Era la Nord Corea la prima indiziata per la diffusione del ransomware che ha messo in ginocchio sistemi di mezzo mondo. E invece no
Facile, troppo facile prendersela sempre con gli stessi. Non che gli hacker governativi nordcoreani non ce la mettano tutta a farsi odiare dall’Occidente ma questa volta potrebbero non essere loro al centro della campagna che ha fatto impallidire i reparti IT di mezzo mondo. Pare infatti che dietro il lancio e la diffusione di WannaCry, ransomware che ha dapprima colpito gli ospedali inglesi e poi strutture a livello globale, vi siano smanettoni cinesi, secondo un’analisi effettuata da FlashPoint. Se qualche settimana fa Symantec e Kaspersky avevano cominciato a puntare il dito sui coreani, ora sembrano esservi elementi tali da far cambiare idea circa l’operato dell’attacco. Il primo è di carattere linguistico: il codice che accompagna WannaCry è stato scritto prima in cinese e poi tradotto in coreano e successivamente in inglese, un lavoro di conversione che non avrebbe avuto senso se nel team non vi fossero individui originari della Repubblica socialista.

> _Istruzioni_
(A) Secondo l'articolo su WannaCry, quale società ha condotto l'analisi che indica smanettoni cinesi dietro il ransomware?
(B) Per favore, prosegui l'articolo su WannaCry a partire dalla sua ultima frase.

Voci di dati raccolte:
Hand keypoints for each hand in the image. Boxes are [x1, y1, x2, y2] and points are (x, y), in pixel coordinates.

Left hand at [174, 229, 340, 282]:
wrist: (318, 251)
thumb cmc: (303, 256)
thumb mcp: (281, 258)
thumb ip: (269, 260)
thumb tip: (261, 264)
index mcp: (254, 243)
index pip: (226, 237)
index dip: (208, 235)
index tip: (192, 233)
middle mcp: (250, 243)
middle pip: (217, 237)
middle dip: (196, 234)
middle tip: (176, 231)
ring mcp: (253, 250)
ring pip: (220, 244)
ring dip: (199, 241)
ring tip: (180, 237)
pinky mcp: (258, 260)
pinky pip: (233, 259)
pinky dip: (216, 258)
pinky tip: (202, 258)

> _Soluzioni_
(A) FlashPoint.

(B)
Cosa succede
Il secondo riguarda lo stile, l’accuratezza e i riferimenti a virus del passato, che hanno fatto propendere l’analisi di FlashPoint verso la fonte asiatica: “Un numero di caratteristiche uniche nelle note ci indica che sono state scritte da una persona che parla un cinese fluente”. Non basta di certo questa sola considerazione ad affermare il non coinvolgimento della Nord Corea, anzi non sarebbe strano che Pyongyang abbia attuato una strategia precisa a sviare le indagini. Peraltro, se Symantec e Kaspersky hanno tirato in ballo il famoso Lazarus Gorup, legato al governo nordcoreano, un motivo ci sarà. C’è la possibilità che l’autore del ransomware, che ha preso in prestito l’exploit della NSA EternalBlue (sfociato poi nella modifica EternalRocks), sia effettivamente cinese ma al servizio del gruppo di hacker individuato dalle due agenzie di sicurezza. Una collaborazione forzata che ha sicuramente dato i suoi frutti.